La frialdad abúlica del viejo envolvía sus palabras en una sombra taciturna de melancolía.

—Pobre Mercedes… —murmuró Andrés, desesperado. Hundió su cabeza entre sus manos, ocultando el rostro—, si al menos pudiera estar a su lado.

—Andrés…, tu madre…

El tío Manolo calló un instante, indeciso. Andrés se alarmó al ver la tragedia reflejada en sus ojos. Andrés había decidido no ir a verla; le hubiera resultado muy costoso convencerla de que tenía que volver al presidio; sería suficiente con el recado de que su hermano y él estaban bien, y que pronto regresarían al pueblo, sanos y salvos.

—¿Qué pasa con ella? —inquirió, balbuciente—. ¿Dónde está?

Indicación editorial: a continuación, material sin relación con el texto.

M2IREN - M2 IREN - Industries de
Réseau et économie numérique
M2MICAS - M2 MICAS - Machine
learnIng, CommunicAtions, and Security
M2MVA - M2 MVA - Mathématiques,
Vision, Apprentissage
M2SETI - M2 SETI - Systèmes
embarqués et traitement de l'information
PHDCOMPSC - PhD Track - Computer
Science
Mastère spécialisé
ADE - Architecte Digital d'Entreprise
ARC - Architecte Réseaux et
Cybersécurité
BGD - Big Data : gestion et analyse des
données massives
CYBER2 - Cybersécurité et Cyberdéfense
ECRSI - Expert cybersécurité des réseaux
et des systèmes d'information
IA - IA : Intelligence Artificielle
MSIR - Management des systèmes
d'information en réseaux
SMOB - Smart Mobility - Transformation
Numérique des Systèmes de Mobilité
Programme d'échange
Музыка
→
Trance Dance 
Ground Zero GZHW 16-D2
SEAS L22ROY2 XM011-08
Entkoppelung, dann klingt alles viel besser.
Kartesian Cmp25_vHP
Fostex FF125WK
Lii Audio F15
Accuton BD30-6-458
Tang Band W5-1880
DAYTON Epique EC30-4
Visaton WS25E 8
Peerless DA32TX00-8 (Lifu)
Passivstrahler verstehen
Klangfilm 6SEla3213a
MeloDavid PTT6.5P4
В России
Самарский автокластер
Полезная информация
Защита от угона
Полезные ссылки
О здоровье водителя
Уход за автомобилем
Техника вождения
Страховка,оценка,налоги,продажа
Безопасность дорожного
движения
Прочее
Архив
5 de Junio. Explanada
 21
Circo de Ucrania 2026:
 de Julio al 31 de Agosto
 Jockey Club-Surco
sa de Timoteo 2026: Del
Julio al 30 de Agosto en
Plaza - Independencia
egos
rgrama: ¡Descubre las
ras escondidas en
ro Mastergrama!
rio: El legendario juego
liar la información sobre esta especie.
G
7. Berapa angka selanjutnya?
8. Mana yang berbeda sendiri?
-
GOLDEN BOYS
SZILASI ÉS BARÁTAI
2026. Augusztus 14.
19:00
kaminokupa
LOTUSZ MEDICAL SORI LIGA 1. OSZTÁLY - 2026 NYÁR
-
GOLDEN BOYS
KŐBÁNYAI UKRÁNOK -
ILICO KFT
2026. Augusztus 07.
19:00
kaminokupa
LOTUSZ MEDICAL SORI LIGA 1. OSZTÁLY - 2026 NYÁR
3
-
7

—Murió…, hace casi un año.

Andrés notó que le subía por la boca un agrio resentimiento. Tragó saliva e intentó retener en sus ojos las lágrimas rabiosas que forzaban su salida. Se quedó quieto, mirando la piel ajada de aquel hombre, seca y arrugada, igual que la que recordaba de su madre. Reconoció la camisa y la chaqueta que habían pertenecido a su padre; cuando murió, su madre le había cedido la ropa que se encontraba en mejor estado para que la aprovechase; las camisas le holgaban alrededor del cuello porque era más flaco y menudo que el difunto; para ajustarlos, su madre pasó días cosiendo mangas y bajos de pantalones. Habían pasado diez años, pero Andrés recordaba con nitidez la tarde en que oyó repicar varias veces la aldaba sobre el portalón de la casa; obedeciendo la orden materna, abrió la puerta. Dos hombres clavaron sus ojos sobre él con gesto circunspecto; tras ellos se removió la Cordobesa, y entonces vio el cuerpo de su padre atado a la albarda de la mula: la cabeza colgando inerte, los brazos caídos hacia la tierra, las piernas yertas. Dijeron que había caído fulminado en el campo. La viuda lloró su luto durante mucho tiempo. Empezó a sonreír de nuevo con la boda de Clemente y Fuencisla; la llegada de los primeros nietos la llenó de energía, aumentada con el matrimonio de Andrés y de Mercedes. La alegría recuperada se la arrancaron de cuajo el día que se llevaron a sus dos únicos hijos en una camioneta con destino desconocido.

—¿Cómo fue?

El viejo Manolo encogió los hombros.

—Cuando se enteró de que os habían llevado a ti y a Clemente, cayó enferma. Apenas comía nada, perdió mucho peso en poco tiempo, parecía un esqueleto, y lloraba —enarcó las cejas y movió la cabeza de un lado a otro—, lloraba mucho. Se le secaron los ojos y se secó por dentro. Cuando evacuaron a todas las mujeres del pueblo en octubre del 36, ella no quiso marcharse. Estuvimos tres días escondidos en la cueva, hasta que entraron los nacionales y pudimos salir. Le dije que se viniera a vivir aquí conmigo, hasta que todo acabase, pero no quiso, ya sabes lo cabezota que era. Decía que quería estar en casa, por si regresabais. Se pasaba el día sentada en el quicio de la puerta, daba lo mismo que hiciera un frío de perros que un calor de infierno. Casi no dormía, temía no oíros si llamabais.

El tío Manolo hizo una larga pausa sin dejar de mirar al vacío, hasta que levantó el rostro para fijar sus ojos en Andrés.

—Un día me la encontré muerta. Está enterrada junto a tu padre, como ella quería.

La sensación de orfandad le agarrotó el pecho. De repente se había enterado de que nunca conocería al hijo que durante todos aquellos meses tanto anheló; «puede que presintiera que el mundo al que llegaba era un lugar terrible para vivirlo», se dijo. No era padre, tampoco era hijo, se había convertido en un huérfano. Pensó en la fortaleza de su madre antes de la guerra, sin problema alguno de salud. Aquella locura continuaba separando familias y provocando la muerte por las bombas, el hambre, o, simplemente, por la pena insoportable de la ausencia.